BIS: Economy on Brink of Depression-Style Meltdown?
The Bank for International Settlements (bis), arguably the world’s most prestigious financial organization, is warning that massively loose monetary conditions are threatening the global economy and that most people just don’t understand the risk.
According to the bis, circumstances today are similar to the periods just preceding the Great Depression and the Asian Contagion of the 1990s. In each of these cases, like today, conditions led many analysts to erroneously suggest that a new era of ceaseless prosperity had arrived.
The bis’s 77th annual report pointed to both the United States and China as two increasingly unbalanced economies that could derail global economic growth.
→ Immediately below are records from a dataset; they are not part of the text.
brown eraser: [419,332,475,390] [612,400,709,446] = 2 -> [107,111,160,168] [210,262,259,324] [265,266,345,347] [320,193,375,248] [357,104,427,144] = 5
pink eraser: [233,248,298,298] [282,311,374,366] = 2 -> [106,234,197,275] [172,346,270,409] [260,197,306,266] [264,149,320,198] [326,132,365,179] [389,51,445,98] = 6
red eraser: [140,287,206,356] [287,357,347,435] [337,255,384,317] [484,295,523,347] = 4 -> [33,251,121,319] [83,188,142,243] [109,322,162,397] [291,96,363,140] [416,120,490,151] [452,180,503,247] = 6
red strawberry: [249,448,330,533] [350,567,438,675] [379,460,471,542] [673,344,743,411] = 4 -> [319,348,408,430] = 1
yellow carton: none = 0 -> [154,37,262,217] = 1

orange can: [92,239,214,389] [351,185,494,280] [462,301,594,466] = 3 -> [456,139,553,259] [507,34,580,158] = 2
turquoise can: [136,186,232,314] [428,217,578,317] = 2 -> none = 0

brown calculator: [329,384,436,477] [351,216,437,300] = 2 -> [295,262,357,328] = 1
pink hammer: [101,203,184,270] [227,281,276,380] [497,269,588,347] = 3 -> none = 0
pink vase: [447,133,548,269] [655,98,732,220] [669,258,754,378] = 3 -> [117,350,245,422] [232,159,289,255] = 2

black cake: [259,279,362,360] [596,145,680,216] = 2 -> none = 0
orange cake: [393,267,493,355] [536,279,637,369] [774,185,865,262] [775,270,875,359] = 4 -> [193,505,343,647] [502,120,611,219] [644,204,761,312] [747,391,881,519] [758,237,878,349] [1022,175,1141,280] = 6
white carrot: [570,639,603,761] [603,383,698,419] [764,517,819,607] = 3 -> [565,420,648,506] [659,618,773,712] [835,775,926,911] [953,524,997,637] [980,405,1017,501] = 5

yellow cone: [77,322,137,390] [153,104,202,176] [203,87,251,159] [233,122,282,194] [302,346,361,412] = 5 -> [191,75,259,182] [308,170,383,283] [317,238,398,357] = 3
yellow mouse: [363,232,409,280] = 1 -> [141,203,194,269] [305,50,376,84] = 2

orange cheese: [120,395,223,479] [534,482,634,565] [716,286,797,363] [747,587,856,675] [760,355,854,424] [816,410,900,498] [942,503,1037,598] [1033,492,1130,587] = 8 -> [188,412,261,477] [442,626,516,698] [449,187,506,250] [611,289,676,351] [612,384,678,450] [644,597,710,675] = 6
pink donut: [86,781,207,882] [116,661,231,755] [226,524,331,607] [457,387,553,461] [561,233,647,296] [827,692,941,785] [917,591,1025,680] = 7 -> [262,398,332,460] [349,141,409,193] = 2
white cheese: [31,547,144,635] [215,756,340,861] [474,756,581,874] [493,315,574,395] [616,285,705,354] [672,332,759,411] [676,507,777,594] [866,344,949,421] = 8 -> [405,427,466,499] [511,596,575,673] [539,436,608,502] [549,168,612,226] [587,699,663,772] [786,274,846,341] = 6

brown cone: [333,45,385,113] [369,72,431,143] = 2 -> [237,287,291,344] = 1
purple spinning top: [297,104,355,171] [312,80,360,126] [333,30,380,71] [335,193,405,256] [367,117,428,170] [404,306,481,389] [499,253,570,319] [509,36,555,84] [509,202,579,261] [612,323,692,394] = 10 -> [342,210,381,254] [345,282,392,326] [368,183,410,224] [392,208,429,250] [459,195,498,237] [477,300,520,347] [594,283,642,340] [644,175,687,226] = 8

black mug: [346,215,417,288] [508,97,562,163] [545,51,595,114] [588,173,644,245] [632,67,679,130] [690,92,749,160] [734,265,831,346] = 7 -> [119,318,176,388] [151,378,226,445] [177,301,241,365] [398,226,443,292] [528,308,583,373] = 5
The report specifically highlighted several worrying signs, according to the Telegraph, including “mass issuance of new-fangled credit instruments, soaring levels of household debt, extreme appetite for risk shown by investors, and entrenched imbalances in the world currency system” (June 25). The common theme lurking behind each of the above concerns, says the bis, is “highly accommodating financial conditions”—in other words, massive amounts of money being created and loaned out.
For example, the U.S.’s total money supply (as measured by M3) is currently being expanded at a rate of approximately 12 percent a year. At that speed, the total amount of money in the U.S. will double in just six years—an inflation nightmare waiting to happen. Chinese money supply (as measured by M2, which is less inclusive than M3) is growing at over 17 percent annually.
bis noted last year’s record issuance of almost a trillion dollars in collateralized debt obligations (cdos) and synthetic cdos. cdos are bond-like packages of mortgages and sometimes other forms of debt. Globally, corporate mergers and acquisitions also hit a record $4.1 trillion last year.
Money is an interesting thing. Central banks print it, regular banks lend and create more of it, people slave for and borrow it—everybody wants more of it—until all of a sudden there is too much of it, everybody has it, and it becomes worthless—and nobody wants it anymore.
It has happened before. American continentals, German marks, several French currencies, Argentine pesos, Russian rubles, the list goes on and on, back to and even before the Roman denarius. It will happen again.